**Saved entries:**

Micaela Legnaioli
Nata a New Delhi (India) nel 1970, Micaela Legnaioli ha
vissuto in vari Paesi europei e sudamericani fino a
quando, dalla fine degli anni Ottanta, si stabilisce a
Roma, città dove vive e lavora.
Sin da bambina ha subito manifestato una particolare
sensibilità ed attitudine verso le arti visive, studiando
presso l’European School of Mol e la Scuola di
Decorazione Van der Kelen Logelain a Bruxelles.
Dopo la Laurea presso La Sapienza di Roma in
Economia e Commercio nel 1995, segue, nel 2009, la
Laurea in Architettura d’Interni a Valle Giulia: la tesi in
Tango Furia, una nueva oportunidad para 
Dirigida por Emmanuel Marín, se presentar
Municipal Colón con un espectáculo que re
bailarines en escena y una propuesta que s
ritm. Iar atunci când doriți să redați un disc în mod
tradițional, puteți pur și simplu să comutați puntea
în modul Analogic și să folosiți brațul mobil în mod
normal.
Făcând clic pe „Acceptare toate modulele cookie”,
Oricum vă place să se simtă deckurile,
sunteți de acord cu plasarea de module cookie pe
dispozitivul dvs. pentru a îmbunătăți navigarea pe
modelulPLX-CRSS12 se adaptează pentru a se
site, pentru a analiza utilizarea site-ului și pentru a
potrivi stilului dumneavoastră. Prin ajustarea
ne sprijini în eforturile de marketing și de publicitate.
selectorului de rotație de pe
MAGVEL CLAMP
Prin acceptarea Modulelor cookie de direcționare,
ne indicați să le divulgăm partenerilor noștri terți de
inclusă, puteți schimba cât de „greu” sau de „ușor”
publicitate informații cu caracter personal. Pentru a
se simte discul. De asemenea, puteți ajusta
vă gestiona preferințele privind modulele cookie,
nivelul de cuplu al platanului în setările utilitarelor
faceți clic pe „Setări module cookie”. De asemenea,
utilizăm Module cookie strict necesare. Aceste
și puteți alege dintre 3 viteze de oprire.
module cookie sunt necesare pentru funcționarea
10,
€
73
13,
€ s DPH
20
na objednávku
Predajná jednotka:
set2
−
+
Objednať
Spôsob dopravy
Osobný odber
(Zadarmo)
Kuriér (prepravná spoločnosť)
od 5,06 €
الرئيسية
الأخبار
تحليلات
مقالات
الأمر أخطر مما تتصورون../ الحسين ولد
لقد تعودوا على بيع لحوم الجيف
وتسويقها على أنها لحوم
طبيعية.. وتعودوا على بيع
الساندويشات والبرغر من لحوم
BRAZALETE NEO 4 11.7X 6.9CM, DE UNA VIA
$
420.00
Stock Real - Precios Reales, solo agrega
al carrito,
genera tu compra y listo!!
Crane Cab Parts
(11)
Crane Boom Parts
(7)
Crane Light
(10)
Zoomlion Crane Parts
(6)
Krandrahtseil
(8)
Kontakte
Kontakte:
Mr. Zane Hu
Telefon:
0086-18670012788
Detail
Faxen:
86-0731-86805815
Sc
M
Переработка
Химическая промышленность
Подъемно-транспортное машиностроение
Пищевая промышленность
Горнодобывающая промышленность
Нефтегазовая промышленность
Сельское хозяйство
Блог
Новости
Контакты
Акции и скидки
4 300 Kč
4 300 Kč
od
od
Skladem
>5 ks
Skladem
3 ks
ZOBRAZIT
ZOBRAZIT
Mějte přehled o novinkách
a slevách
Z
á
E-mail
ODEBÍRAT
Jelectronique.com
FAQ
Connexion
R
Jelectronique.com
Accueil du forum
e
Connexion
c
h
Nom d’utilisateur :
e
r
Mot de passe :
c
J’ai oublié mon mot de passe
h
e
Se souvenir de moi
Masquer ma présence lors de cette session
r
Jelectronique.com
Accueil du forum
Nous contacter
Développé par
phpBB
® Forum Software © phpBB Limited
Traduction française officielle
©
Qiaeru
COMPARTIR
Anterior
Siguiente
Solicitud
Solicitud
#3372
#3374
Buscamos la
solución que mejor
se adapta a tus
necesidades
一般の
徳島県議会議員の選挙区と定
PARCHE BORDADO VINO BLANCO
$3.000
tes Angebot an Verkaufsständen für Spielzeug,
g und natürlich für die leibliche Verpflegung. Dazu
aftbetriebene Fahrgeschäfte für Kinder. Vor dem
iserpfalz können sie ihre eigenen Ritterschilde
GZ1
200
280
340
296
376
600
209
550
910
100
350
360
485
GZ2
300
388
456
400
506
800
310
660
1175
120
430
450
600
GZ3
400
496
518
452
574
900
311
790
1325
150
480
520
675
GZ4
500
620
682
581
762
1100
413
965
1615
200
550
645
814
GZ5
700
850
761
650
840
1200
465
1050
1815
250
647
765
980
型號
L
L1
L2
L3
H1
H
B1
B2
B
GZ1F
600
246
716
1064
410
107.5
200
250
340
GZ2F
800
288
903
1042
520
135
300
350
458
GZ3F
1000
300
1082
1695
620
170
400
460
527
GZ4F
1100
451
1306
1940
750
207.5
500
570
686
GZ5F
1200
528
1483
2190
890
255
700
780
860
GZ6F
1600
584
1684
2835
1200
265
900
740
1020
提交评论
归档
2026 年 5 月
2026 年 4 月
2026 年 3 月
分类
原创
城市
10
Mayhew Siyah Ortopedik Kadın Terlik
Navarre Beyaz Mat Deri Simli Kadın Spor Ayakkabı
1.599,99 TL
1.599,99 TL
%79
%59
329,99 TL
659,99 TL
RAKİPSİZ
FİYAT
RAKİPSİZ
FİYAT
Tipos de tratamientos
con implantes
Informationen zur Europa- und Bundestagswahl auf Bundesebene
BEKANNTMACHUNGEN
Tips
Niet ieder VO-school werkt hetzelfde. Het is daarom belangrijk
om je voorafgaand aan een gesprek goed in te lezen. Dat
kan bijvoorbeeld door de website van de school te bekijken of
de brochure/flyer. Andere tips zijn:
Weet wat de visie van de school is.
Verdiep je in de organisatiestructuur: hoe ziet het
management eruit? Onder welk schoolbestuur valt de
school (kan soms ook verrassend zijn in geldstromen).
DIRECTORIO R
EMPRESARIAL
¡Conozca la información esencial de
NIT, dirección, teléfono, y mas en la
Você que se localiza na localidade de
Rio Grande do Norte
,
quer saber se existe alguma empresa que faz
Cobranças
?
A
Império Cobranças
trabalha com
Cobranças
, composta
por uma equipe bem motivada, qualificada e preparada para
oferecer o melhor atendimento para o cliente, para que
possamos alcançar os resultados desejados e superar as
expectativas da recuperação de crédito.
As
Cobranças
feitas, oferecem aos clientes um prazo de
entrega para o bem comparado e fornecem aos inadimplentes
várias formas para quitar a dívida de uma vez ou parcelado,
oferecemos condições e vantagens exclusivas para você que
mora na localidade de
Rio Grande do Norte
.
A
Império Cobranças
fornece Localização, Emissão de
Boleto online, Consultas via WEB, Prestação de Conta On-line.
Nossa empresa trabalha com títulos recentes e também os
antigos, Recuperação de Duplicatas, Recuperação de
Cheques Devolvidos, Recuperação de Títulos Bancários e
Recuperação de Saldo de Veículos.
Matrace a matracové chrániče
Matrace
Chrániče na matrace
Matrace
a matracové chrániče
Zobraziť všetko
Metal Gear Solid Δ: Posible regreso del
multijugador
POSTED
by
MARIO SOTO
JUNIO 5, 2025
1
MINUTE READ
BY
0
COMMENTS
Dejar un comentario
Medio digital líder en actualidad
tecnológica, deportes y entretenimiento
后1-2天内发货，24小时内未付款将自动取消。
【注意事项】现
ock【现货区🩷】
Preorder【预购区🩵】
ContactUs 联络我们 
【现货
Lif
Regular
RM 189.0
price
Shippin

**EXERCISE:**
Quote verbatim the line containing "Matrace a matracové chrániče" and every line after it through the end of the records above.

**TASK SOLUTION:**
Matrace a matracové chrániče
Matrace
Chrániče na matrace
Matrace
a matracové chrániče
Zobraziť všetko
Metal Gear Solid Δ: Posible regreso del
multijugador
POSTED
by
MARIO SOTO
JUNIO 5, 2025
1
MINUTE READ
BY
0
COMMENTS
Dejar un comentario
Medio digital líder en actualidad
tecnológica, deportes y entretenimiento
后1-2天内发货，24小时内未付款将自动取消。
【注意事项】现
ock【现货区🩷】
Preorder【预购区🩵】
ContactUs 联络我们 
【现货
Lif
Regular
RM 189.0
price
Shippin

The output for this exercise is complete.